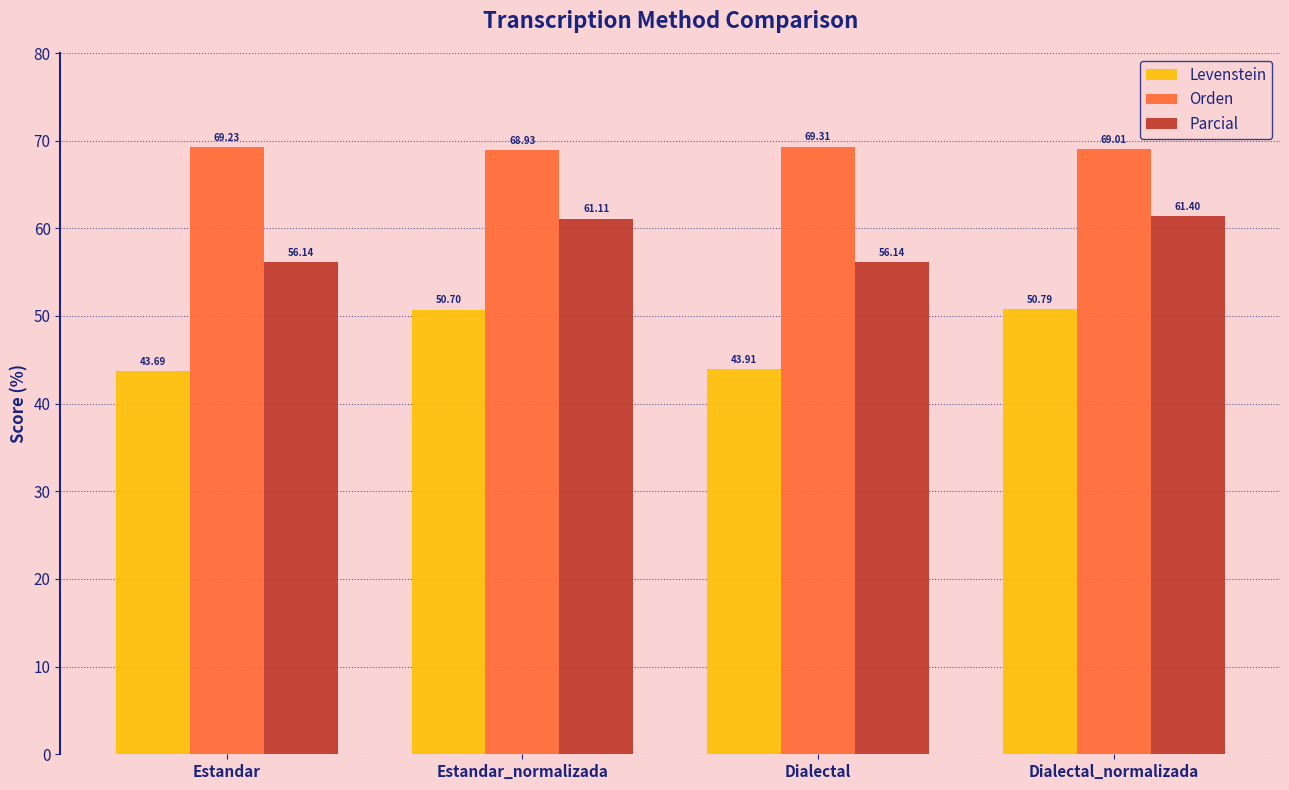

Reading left to right, extract all data points from this chart.

Levenstein: 43.7	50.7	43.9	50.8
Orden: 69.2	68.9	69.3	69.0
Parcial: 56.1	61.1	56.1	61.4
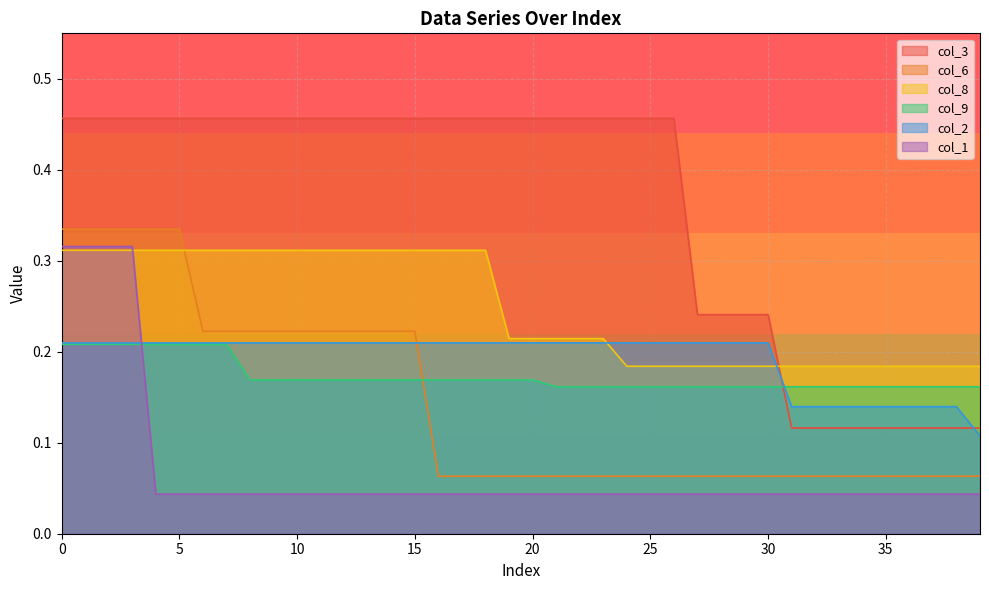

Which series has the widest spread of values?

col_3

◆ **Enunciado da tarefa**
Digite de novo todas as entradas acima, linha por linha e sem mudar nada. Deixe as imagens de fora.

◆ **Resposta da tarefa**
Reading left to right, extract all data points from this chart.

Levenstein: 43.7	50.7	43.9	50.8
Orden: 69.2	68.9	69.3	69.0
Parcial: 56.1	61.1	56.1	61.4

Which series has the widest spread of values?

col_3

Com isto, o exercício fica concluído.